[BEGIN Passage provided]
So why doesn’t great customer service happen more often?
As a leader, why is even decent customer service so difficult to implement?
How do leaders instill a sense of attention to the customer?
Customer service sounds so easy – treat people kindly, with respect, and be attentive to their needs, and yet is hard for many people to do.
How can leaders encourage their employees to deliver great customer service?
What can managers do to develop the mindset to take care of others?
Leaders can:
1. Be as gracious as they want their employees to be. Lead by example.
2. Display exceptional courtesy. Common courtesy is not as common as it should be. So provide exceptional service and attention that go beyond the basics of common courtesy.
3. Clearly communicate the need to take care of customers.
4. Train employees to think like the customers they serve. Give them scenarios where they are the customer. Show how to cherish customers.
5. Instill the sense that customers need and deserve to be valued.
6. Know the processes that your customers go through to purchase your goods and services. Visit your own store to purchase items. Drive through your own drive-through. Make your own online purchases. Identify and eliminate obstacles and difficulties.
7. Put yourself in your customer’s shoes. Call your own customer service help line.
8. Under-promise and over-deliver. You know this one but it holds true. Try to do a little extra to make customers not just satisfied but delighted.
There is more competition than ever in the marketplace. Make sure that your teams are valuing your customers, or someone else’s teams will.
[END Passage provided]
Reproduce the stretch of the customer service text from "4. Train employees" through "service help line.", keeping every word and mark as it appears. The records are separate material and have no connection to the text on customer service.
[BEGIN Extracted entries]
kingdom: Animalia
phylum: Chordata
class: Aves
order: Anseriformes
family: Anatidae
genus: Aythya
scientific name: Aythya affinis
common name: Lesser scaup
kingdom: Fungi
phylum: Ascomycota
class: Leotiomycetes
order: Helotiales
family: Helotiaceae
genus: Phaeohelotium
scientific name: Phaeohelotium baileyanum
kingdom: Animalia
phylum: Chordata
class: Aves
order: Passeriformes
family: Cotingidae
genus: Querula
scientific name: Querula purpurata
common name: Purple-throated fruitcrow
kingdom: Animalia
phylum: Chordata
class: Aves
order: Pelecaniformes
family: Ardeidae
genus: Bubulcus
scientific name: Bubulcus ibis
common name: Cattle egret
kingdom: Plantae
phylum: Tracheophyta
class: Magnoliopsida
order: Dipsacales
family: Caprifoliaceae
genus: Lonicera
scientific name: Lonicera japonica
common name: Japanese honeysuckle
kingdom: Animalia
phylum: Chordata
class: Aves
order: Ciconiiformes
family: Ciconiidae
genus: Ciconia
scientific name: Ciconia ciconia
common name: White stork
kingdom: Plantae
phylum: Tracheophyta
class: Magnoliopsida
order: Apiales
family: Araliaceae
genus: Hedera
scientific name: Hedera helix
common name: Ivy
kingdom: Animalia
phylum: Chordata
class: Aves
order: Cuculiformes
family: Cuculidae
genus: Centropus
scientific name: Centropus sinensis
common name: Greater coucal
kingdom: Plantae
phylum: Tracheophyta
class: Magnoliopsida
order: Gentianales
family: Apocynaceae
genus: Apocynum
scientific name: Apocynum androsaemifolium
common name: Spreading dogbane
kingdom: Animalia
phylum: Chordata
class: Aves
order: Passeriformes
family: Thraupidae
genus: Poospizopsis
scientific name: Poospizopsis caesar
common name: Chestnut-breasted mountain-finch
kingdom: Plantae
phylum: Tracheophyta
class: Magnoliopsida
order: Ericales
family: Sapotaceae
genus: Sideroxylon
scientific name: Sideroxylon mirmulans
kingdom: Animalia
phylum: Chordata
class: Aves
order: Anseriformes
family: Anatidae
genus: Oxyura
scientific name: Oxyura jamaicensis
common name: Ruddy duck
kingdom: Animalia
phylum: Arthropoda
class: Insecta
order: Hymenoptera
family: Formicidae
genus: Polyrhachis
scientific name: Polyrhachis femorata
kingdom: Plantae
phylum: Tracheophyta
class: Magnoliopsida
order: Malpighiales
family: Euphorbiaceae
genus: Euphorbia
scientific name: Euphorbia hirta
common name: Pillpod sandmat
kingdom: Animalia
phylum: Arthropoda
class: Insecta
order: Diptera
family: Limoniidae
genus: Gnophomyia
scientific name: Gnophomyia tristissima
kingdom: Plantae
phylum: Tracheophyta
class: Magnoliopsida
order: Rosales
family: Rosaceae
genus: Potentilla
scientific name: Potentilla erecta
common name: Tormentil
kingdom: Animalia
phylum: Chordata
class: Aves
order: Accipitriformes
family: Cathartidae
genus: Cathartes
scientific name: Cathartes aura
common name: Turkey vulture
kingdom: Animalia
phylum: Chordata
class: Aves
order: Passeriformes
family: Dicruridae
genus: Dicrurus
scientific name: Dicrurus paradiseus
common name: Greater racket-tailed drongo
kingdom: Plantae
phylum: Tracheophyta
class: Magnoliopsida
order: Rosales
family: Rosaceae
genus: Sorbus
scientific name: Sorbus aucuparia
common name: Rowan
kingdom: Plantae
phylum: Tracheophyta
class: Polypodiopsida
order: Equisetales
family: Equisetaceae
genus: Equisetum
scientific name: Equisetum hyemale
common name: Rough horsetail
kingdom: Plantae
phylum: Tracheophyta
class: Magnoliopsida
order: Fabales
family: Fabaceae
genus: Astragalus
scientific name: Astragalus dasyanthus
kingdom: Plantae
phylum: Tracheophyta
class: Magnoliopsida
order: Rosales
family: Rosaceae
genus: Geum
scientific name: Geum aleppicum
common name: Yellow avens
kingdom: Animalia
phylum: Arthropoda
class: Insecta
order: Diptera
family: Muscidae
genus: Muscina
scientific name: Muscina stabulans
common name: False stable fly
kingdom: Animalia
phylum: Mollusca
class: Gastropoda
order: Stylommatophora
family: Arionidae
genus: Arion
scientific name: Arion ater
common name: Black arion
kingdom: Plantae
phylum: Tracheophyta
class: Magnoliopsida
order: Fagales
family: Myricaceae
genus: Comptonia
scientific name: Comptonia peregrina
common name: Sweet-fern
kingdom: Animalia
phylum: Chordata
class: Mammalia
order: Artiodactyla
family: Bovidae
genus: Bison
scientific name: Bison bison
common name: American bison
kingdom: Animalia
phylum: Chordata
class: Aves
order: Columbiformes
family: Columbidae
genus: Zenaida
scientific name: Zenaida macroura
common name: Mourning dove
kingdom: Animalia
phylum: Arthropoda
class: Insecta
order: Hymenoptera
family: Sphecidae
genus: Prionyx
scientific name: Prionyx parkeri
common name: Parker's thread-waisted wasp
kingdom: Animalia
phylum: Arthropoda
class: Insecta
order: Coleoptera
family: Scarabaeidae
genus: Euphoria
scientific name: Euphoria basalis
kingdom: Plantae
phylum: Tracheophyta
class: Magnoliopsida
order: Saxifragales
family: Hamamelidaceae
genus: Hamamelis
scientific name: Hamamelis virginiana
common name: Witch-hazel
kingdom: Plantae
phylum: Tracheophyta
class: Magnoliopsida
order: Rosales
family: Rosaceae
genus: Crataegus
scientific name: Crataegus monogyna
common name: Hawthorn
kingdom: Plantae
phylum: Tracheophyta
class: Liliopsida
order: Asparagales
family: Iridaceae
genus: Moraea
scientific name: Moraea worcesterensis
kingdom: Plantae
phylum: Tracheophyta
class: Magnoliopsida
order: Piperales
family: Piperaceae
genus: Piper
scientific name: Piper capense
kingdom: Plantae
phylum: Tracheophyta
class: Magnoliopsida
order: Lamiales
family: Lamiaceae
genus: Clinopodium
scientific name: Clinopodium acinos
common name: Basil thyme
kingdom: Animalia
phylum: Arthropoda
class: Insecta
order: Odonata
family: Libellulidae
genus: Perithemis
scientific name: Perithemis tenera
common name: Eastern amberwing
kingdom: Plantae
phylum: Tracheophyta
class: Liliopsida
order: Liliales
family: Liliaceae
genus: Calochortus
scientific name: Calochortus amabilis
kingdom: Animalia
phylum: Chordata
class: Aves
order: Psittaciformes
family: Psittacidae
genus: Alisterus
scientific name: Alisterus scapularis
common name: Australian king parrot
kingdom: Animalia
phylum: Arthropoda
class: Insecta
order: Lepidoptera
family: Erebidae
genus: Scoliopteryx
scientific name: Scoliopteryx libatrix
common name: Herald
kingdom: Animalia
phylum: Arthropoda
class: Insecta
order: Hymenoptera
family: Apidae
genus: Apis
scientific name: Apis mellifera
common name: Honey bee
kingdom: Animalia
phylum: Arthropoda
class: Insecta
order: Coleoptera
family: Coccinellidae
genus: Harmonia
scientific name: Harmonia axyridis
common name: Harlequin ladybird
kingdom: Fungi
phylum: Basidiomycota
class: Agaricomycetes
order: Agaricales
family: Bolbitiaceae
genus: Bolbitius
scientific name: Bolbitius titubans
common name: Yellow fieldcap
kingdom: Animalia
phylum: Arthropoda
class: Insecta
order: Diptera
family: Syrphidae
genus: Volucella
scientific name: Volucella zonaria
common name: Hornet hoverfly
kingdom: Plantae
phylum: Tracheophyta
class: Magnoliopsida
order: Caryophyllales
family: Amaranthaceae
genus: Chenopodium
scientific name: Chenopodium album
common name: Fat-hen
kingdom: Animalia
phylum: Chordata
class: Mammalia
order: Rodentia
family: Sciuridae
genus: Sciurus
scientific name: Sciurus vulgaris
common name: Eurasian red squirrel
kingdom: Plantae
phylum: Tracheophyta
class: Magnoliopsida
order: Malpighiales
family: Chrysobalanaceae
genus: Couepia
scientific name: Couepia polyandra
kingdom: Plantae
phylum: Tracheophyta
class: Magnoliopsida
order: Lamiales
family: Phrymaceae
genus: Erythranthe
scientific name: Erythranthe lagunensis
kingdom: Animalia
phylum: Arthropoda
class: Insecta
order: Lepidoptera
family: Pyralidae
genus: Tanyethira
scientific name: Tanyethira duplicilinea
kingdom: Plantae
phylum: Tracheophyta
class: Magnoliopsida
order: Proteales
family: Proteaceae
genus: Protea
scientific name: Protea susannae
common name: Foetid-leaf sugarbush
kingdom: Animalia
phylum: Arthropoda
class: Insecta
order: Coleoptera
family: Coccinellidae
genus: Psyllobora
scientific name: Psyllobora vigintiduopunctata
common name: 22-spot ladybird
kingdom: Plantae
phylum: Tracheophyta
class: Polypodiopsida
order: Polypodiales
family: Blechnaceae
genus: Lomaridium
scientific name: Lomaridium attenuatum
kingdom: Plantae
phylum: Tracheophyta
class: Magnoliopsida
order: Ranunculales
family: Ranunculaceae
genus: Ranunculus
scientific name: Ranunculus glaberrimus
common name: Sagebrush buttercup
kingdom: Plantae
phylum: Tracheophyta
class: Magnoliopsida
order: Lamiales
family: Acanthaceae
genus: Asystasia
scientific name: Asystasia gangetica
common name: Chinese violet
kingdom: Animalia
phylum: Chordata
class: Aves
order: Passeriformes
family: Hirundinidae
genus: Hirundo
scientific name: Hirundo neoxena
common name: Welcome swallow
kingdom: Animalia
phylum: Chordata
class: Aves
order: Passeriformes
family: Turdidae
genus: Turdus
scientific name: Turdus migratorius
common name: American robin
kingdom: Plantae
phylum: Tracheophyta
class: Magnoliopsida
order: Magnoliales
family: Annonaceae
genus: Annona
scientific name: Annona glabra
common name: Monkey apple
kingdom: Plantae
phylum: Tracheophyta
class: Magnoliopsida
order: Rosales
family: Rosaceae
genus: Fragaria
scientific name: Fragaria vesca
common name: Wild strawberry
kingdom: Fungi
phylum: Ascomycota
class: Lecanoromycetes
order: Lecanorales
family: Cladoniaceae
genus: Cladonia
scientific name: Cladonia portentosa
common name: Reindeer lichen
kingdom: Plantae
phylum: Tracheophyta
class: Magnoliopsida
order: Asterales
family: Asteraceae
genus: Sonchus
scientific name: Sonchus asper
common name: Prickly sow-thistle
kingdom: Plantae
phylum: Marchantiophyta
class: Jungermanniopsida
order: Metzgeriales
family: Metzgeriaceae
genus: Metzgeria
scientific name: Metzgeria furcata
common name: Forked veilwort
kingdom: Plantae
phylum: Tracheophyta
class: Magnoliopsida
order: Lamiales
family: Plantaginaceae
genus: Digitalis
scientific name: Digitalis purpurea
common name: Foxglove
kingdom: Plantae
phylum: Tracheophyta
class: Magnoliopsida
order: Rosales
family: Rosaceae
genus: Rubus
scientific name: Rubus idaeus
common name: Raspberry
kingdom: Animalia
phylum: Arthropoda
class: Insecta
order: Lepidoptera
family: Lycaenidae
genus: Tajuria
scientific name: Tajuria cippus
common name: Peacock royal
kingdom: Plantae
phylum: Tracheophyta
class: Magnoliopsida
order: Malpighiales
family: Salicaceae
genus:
[END Extracted entries]
Answer to this task -
4. Train employees to think like the customers they serve. Give them scenarios where they are the customer. Show how to cherish customers.
5. Instill the sense that customers need and deserve to be valued.
6. Know the processes that your customers go through to purchase your goods and services. Visit your own store to purchase items. Drive through your own drive-through. Make your own online purchases. Identify and eliminate obstacles and difficulties.
7. Put yourself in your customer’s shoes. Call your own customer service help line.